Setelah Reagan merasa cukup memberi hukuman pada Lania dan memaafkan wanita itu. Dan ia memberikan keturunan untuk pria itu. Maka semua tujuan Reagan terpenuhi. Pria itu akan menceraikannya dan kembali pada sang kekasih.
Rachel menghela napas panjang, membaca akhir dari hubungan pernikahan mereka. Setidaknya semuanya akan adil untuk mereka berdua.
“Apakah dia meninggalkanmu karena Lania?” Joshua muncul dari arah belakang Rachel. Salah satu tangan pria itu memegang gelas berisi sampanye dan tangan lainnya masuk ke dalam saku. Berjalan menghampiri Rachel yang memutar tubuh menghadapnya. “Ya, cintanya selalu lebih besar dibandingkan kemarahannya pada wanita itu.”
“Dan kenapa aku harus peduli tentang itu?” Rachel berjalan ke samping.

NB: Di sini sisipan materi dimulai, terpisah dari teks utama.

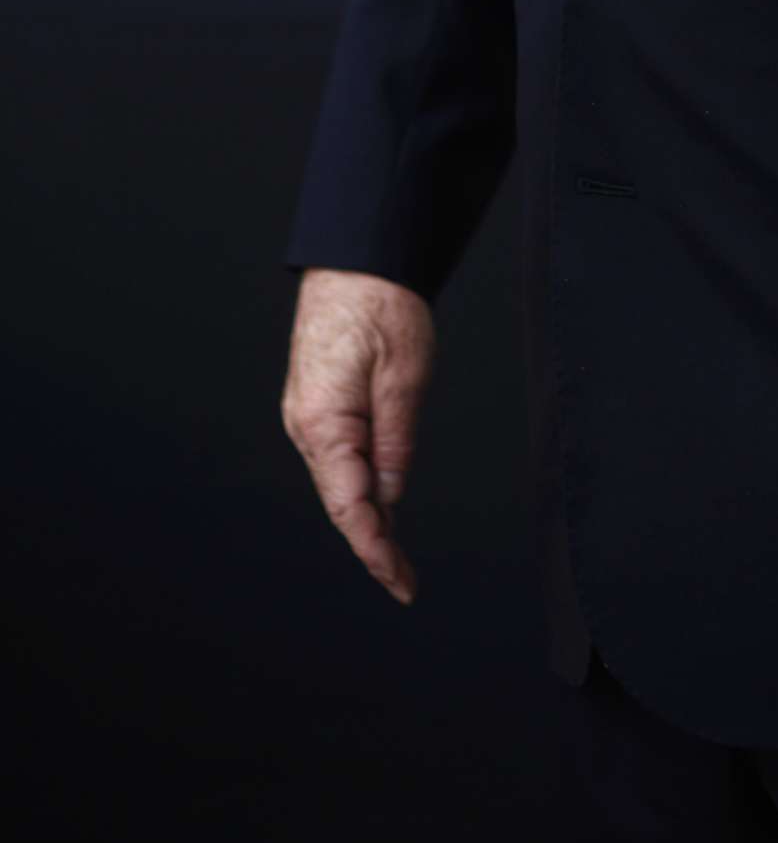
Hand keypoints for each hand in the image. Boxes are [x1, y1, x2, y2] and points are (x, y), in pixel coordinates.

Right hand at [280, 268, 435, 605]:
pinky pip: (339, 457)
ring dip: (366, 516)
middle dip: (373, 543)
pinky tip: (380, 502)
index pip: (350, 506)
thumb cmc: (379, 306)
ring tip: (396, 555)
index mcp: (324, 424)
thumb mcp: (404, 374)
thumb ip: (397, 439)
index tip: (399, 584)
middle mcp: (306, 427)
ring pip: (339, 482)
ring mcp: (307, 416)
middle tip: (405, 582)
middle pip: (341, 501)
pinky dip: (359, 485)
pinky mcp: (317, 404)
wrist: (355, 258)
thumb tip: (392, 495)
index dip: (376, 550)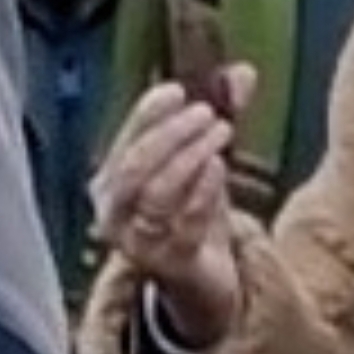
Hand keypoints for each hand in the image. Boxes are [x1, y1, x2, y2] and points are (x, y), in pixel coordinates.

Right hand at [87, 67, 257, 344]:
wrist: (201, 281)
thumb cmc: (192, 215)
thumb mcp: (203, 160)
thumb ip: (221, 116)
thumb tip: (243, 73)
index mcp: (110, 183)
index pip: (122, 141)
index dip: (147, 113)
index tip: (179, 91)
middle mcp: (114, 213)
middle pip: (134, 166)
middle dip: (171, 133)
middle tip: (207, 114)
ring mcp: (138, 242)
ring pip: (156, 191)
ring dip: (190, 156)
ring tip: (220, 135)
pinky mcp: (168, 263)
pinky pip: (184, 221)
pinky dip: (202, 189)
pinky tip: (218, 168)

Berniat kembali bergabung ke pesta, tapi menyadari tak ada siapa pun yang benar-benar ia kenal. Sepertinya lebih baik ia pulang. Toh Reagan juga tak peduli dengan niat kakek pria itu yang membuat pesta keluarga ini untuk mereka. Dan ia tak ingin mempermalukan dirinya sendiri dengan tetap berada di sini, sementara suaminya sibuk mencemaskan wanita lain. Dan Rachel yakin, semua orang di keluarga ini mengenal Lania.
Joshua menangkap pergelangan tangan Rachel. “Kau mau pulang?”
Rachel menyentakkan tangan Joshua. Berjalan menuju pintu utama. Mengedarkan pandangan ke sekeliling halaman dan sepertinya ia harus berjalan kaki untuk mendapatkan taksi. Mengingat ada jalan raya yang tak jauh dari rumah ini. Akan ke mana? Ia bisa memikirkan nanti. Reagan meninggalkannya sendirian di tempat asing ini.
“Ck, Reagan memang bodoh. Meninggalkan istrinya sendirian.” Joshua kembali muncul di samping Rachel. “Kau butuh tumpangan?” Joshua menggantung kunci mobil di depan wajahnya. “Pestanya membosankan tanpamu.”
Rachel melengos, menuruni undakan dan berjalan menuju gerbang. Joshua tak menyerah, pria itu membuntuti Rachel, yang semakin mempercepat langkahnya. Membuatnya benar-benar kesal.
“Apa yang sebenarnya kau inginkan, hah?” tanyanya dengan dongkol. Memutar tubuh menghadap Joshua.
Joshua tersenyum penuh arti dengan pertanyaan yang ditunggu-tunggunya tersebut. Berjalan mendekat dan sebelum Rachel membaca apa yang akan ia lakukan, ia sudah berhasil mendorong tubuh Rachel ke belakang hingga punggung wanita itu membentur tembok di samping gerbang. Menghimpit tubuh wanita itu dengan tubuh besarnya.